- [SOURCE MATERIAL]
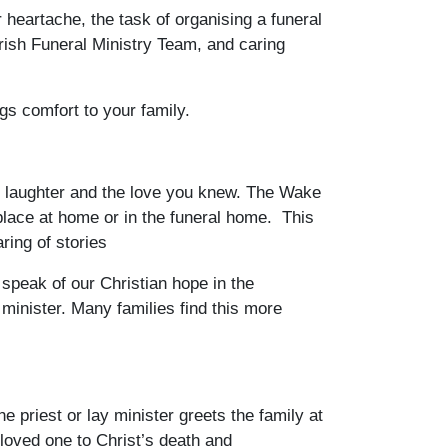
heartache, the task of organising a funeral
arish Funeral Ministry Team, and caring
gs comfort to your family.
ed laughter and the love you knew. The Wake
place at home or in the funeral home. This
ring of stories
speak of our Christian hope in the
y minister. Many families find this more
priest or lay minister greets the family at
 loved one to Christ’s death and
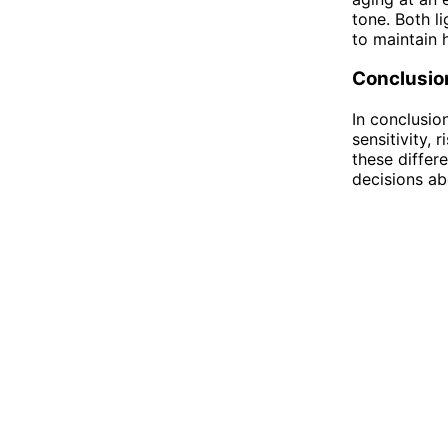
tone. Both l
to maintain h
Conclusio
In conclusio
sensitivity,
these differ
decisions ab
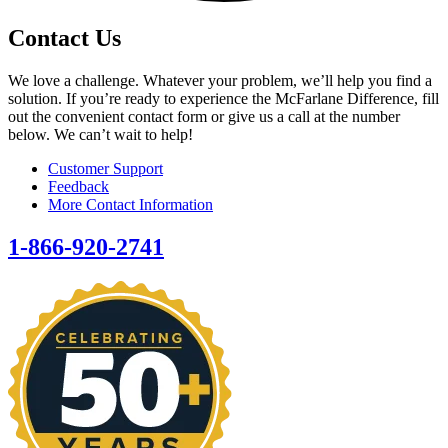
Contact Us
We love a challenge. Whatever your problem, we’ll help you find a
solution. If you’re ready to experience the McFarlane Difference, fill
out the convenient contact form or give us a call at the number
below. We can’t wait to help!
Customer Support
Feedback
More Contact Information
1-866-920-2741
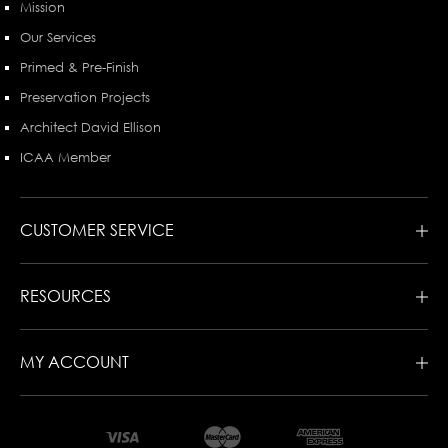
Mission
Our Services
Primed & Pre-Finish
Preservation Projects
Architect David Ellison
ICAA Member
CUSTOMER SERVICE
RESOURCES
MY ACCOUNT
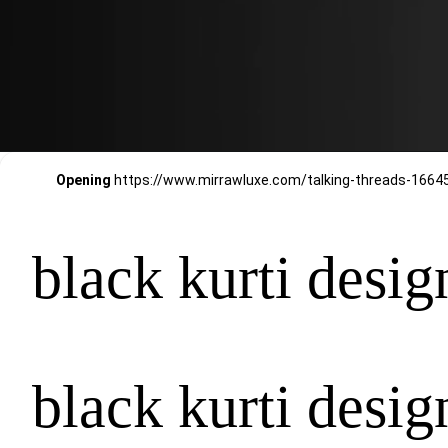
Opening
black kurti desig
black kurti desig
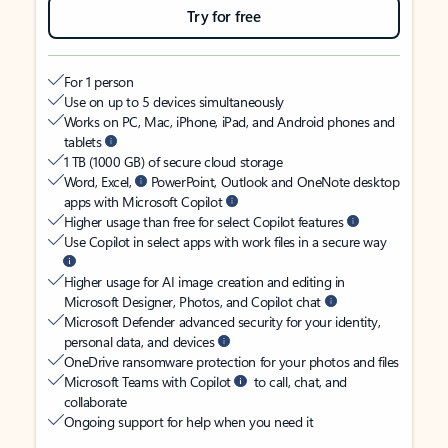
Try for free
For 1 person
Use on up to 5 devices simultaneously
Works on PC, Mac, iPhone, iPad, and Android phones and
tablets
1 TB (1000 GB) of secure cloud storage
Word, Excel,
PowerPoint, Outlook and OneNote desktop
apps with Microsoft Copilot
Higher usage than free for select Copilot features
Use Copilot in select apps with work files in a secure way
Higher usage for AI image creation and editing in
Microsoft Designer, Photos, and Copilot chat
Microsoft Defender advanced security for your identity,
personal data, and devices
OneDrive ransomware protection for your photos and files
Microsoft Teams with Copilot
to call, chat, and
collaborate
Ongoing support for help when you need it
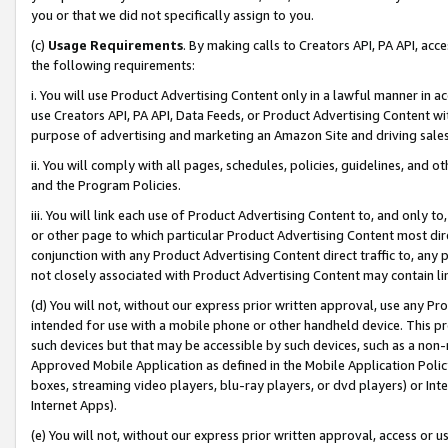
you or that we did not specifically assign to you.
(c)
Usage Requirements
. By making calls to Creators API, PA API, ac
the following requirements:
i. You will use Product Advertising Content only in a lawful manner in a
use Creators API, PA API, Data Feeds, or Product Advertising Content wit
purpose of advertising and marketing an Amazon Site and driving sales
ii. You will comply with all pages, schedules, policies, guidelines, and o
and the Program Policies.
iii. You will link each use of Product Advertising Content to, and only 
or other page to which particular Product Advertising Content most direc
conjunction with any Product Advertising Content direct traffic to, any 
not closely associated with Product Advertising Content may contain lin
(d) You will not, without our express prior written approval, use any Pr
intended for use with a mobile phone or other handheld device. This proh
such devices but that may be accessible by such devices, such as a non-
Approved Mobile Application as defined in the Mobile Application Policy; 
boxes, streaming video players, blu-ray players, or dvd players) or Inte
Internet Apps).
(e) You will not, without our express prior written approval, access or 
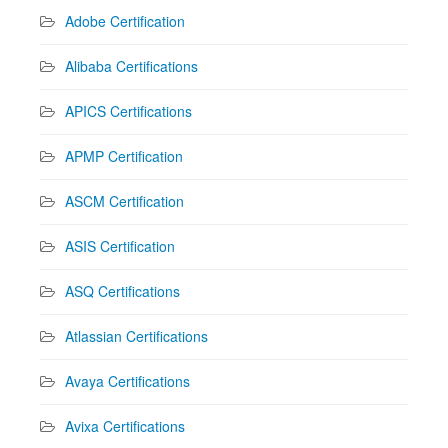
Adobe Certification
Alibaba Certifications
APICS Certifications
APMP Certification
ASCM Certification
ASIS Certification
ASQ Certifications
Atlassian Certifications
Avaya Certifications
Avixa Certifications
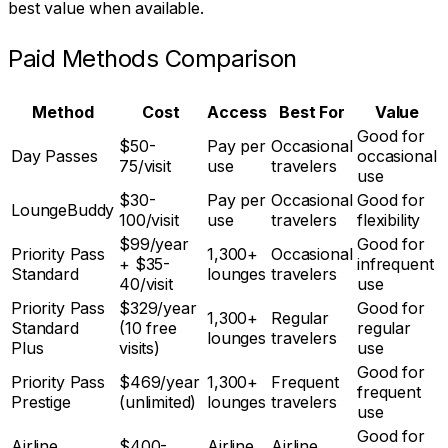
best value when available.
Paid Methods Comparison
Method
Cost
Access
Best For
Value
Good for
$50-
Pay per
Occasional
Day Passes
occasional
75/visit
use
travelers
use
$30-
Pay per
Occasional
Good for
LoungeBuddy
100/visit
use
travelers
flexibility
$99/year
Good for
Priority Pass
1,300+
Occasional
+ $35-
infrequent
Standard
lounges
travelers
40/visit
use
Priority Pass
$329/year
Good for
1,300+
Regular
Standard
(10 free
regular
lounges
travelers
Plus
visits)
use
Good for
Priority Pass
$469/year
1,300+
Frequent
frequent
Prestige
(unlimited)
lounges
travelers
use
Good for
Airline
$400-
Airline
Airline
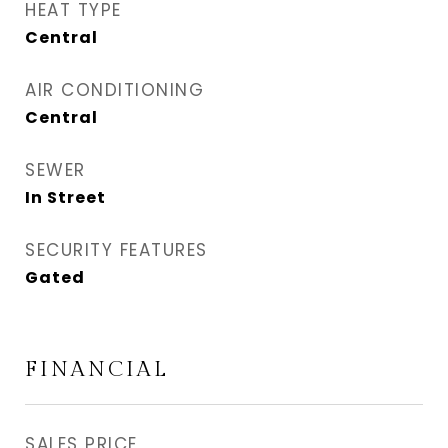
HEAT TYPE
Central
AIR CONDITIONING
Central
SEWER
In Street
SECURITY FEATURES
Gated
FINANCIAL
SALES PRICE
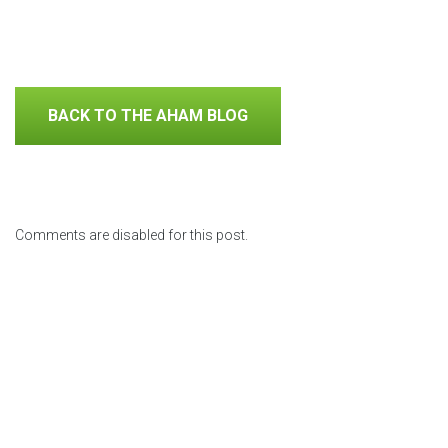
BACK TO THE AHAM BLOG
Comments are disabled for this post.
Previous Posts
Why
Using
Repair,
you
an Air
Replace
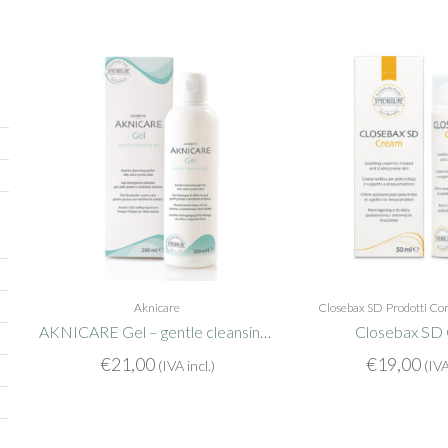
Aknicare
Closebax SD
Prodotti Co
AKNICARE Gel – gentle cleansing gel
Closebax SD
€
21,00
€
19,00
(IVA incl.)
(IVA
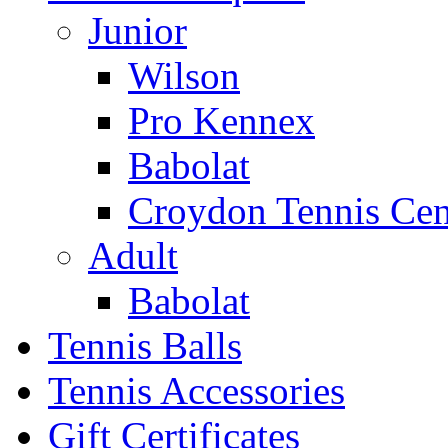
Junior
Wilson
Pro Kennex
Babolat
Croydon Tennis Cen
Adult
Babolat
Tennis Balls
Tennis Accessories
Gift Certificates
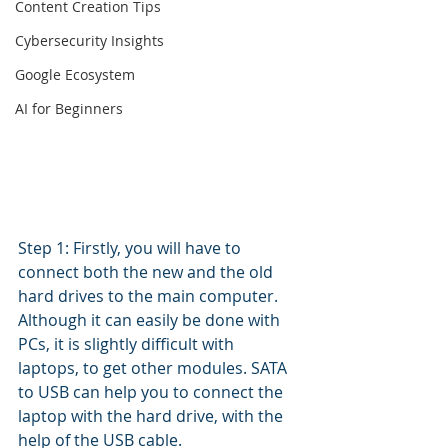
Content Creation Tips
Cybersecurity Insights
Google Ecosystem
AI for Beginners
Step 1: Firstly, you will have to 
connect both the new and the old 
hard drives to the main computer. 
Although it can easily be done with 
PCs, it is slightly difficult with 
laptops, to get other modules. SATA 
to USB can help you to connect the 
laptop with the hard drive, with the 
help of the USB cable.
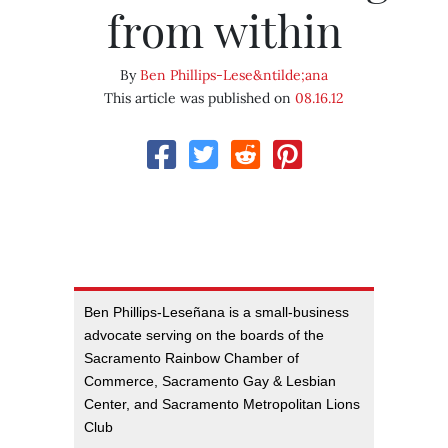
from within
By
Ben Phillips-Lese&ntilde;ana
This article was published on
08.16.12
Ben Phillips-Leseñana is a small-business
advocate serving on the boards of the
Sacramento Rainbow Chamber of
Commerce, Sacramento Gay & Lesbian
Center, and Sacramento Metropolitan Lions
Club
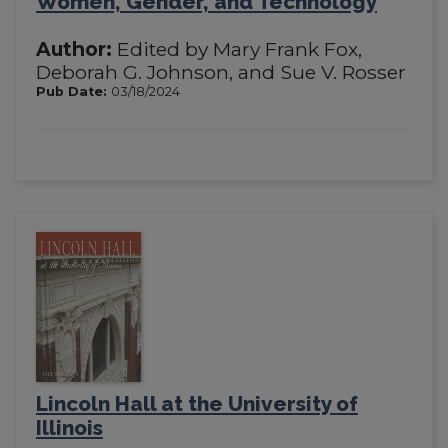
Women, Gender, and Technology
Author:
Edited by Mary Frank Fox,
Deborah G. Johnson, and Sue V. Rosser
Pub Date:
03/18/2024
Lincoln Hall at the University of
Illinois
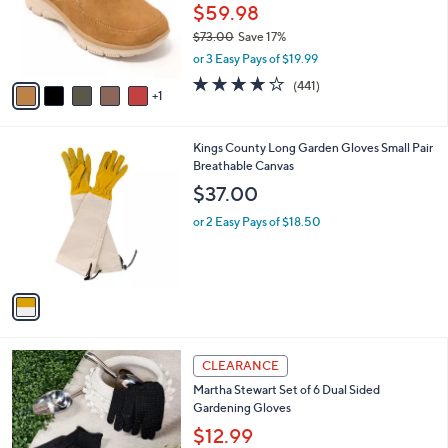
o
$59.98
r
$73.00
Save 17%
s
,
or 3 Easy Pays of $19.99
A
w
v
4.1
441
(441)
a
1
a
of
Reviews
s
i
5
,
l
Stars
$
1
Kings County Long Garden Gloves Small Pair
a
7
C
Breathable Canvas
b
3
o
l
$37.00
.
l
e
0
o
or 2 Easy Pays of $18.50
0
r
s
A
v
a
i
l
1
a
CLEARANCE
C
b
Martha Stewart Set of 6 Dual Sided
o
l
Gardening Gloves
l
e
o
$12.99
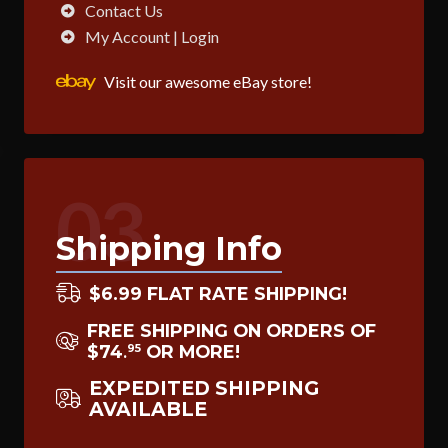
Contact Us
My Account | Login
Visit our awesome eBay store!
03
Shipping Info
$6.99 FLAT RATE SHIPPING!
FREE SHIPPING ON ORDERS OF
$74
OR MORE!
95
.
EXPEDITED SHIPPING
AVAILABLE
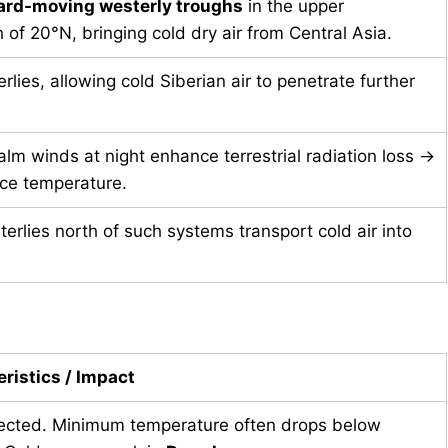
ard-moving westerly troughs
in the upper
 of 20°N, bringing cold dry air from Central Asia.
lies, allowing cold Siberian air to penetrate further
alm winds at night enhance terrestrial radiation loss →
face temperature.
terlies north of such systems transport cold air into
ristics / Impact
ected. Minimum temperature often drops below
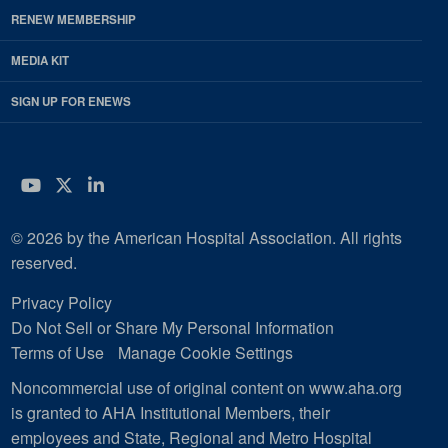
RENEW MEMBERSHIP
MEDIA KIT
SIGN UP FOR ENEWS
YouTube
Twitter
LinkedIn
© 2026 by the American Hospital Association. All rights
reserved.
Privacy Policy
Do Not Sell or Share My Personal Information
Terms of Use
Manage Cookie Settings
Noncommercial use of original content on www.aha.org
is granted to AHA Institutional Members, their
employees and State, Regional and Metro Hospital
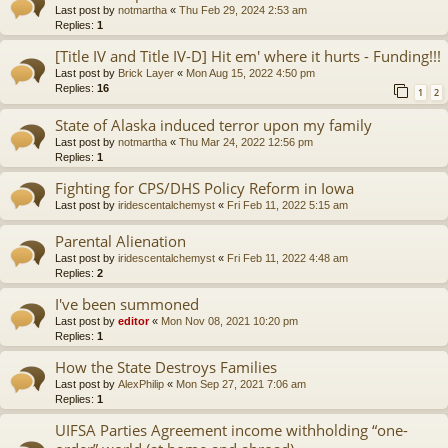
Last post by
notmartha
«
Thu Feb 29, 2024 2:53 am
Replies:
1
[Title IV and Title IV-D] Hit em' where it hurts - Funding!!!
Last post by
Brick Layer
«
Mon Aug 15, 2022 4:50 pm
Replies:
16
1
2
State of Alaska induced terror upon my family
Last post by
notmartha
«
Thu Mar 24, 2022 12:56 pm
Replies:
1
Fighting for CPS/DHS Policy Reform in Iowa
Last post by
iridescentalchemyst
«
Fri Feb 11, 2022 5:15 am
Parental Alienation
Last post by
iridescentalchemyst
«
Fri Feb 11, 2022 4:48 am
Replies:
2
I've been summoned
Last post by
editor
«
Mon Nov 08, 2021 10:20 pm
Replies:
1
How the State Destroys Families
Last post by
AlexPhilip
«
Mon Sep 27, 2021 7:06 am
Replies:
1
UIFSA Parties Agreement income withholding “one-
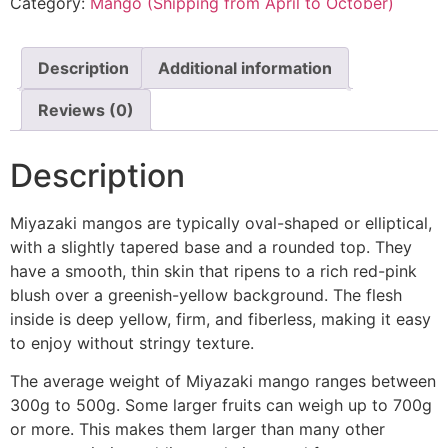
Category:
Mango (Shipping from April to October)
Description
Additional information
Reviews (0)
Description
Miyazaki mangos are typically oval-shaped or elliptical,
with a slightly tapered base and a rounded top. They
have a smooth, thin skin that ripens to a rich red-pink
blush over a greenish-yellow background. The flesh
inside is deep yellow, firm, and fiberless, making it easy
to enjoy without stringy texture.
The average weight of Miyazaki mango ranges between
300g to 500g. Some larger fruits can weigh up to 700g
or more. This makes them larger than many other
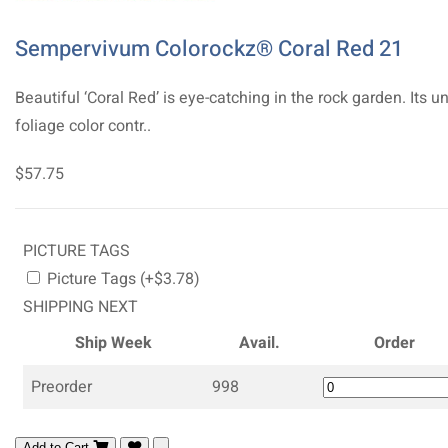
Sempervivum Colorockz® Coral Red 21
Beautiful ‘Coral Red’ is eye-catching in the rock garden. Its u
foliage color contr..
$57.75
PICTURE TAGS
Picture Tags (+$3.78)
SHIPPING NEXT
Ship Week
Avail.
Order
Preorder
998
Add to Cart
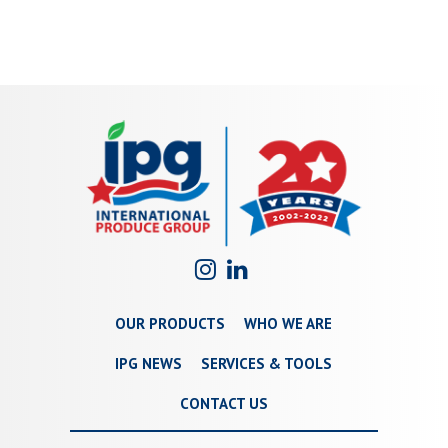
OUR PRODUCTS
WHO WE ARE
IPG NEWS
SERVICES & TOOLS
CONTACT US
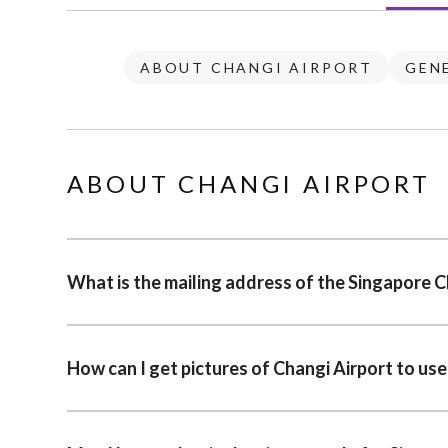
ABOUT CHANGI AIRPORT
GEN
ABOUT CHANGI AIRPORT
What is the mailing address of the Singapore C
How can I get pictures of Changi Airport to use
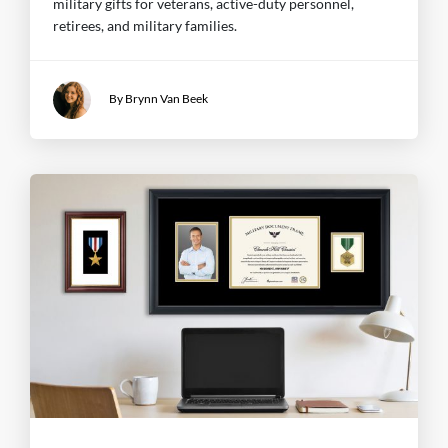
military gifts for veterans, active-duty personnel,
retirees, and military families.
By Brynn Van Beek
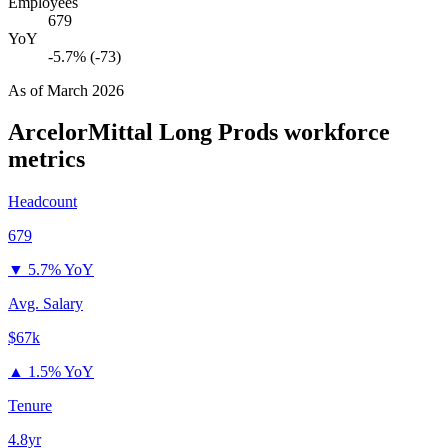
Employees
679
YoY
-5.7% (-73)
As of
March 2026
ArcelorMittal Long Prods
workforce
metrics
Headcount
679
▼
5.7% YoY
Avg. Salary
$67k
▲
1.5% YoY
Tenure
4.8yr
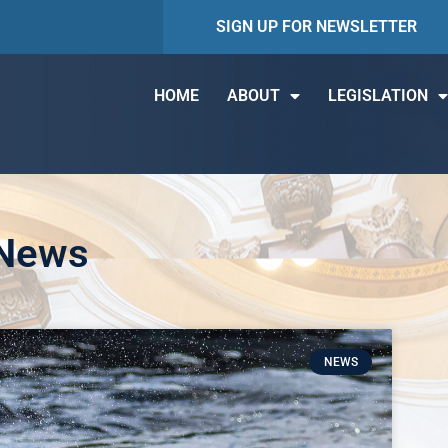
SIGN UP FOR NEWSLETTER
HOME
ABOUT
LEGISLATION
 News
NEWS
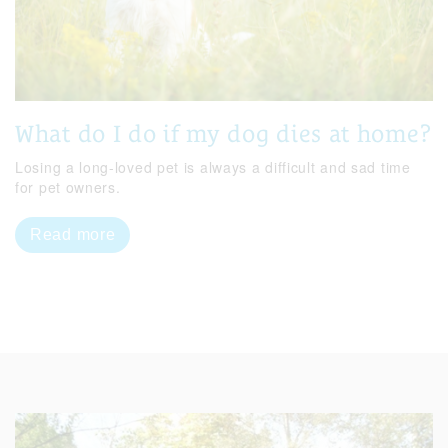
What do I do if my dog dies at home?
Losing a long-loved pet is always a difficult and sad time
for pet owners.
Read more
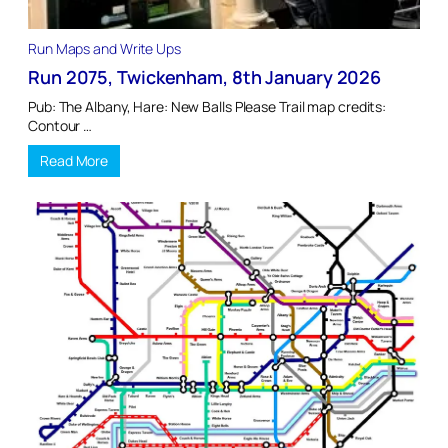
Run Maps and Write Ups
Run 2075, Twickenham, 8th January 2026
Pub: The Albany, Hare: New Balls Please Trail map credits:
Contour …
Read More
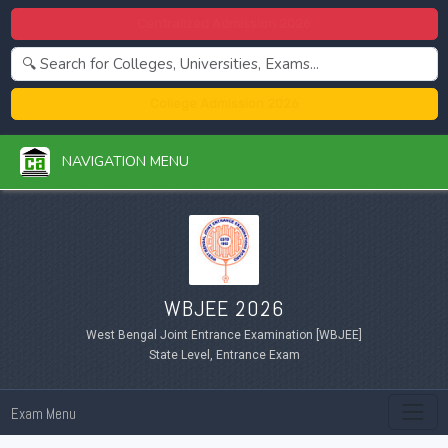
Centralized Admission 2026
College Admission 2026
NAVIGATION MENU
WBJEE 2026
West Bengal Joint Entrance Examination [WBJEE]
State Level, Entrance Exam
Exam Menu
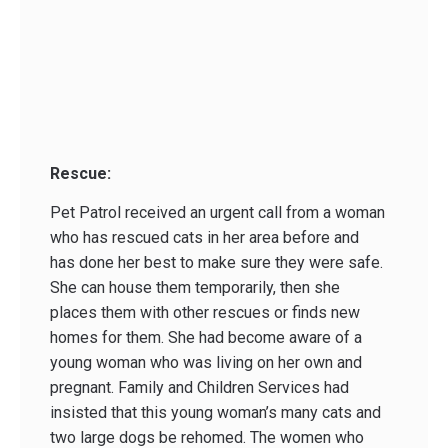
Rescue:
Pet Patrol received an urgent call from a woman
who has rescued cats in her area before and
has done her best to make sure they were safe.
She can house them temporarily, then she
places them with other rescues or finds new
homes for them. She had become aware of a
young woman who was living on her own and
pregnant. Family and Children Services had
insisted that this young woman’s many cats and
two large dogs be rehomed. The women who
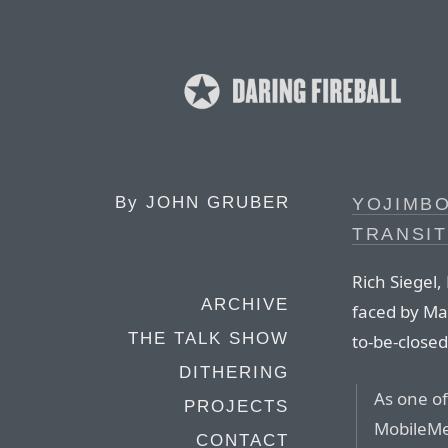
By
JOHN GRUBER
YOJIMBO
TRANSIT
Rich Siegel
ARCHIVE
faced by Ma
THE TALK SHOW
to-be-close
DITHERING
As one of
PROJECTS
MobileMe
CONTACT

- [AIM OF THE EXERCISE] Output only the lines above from the line that holds "Tennis Accessories" through the line that holds "Ben Phillips-Leseñana is a small-business", both ends included, and exclude pictures.

- [EXERCISE OUTPUT]
Tennis Accessories
Gift Certificates
Content Creation Tips
Cybersecurity Insights
Google Ecosystem
AI for Beginners
Step 1: Firstly, you will have to 
connect both the new and the old 
hard drives to the main computer. 
Although it can easily be done with 
PCs, it is slightly difficult with 
laptops, to get other modules. SATA 
to USB can help you to connect the 
laptop with the hard drive, with the 
help of the USB cable.
from within
By
Ben Phillips-Lese&ntilde;ana
This article was published on
08.16.12
Ben Phillips-Leseñana is a small-business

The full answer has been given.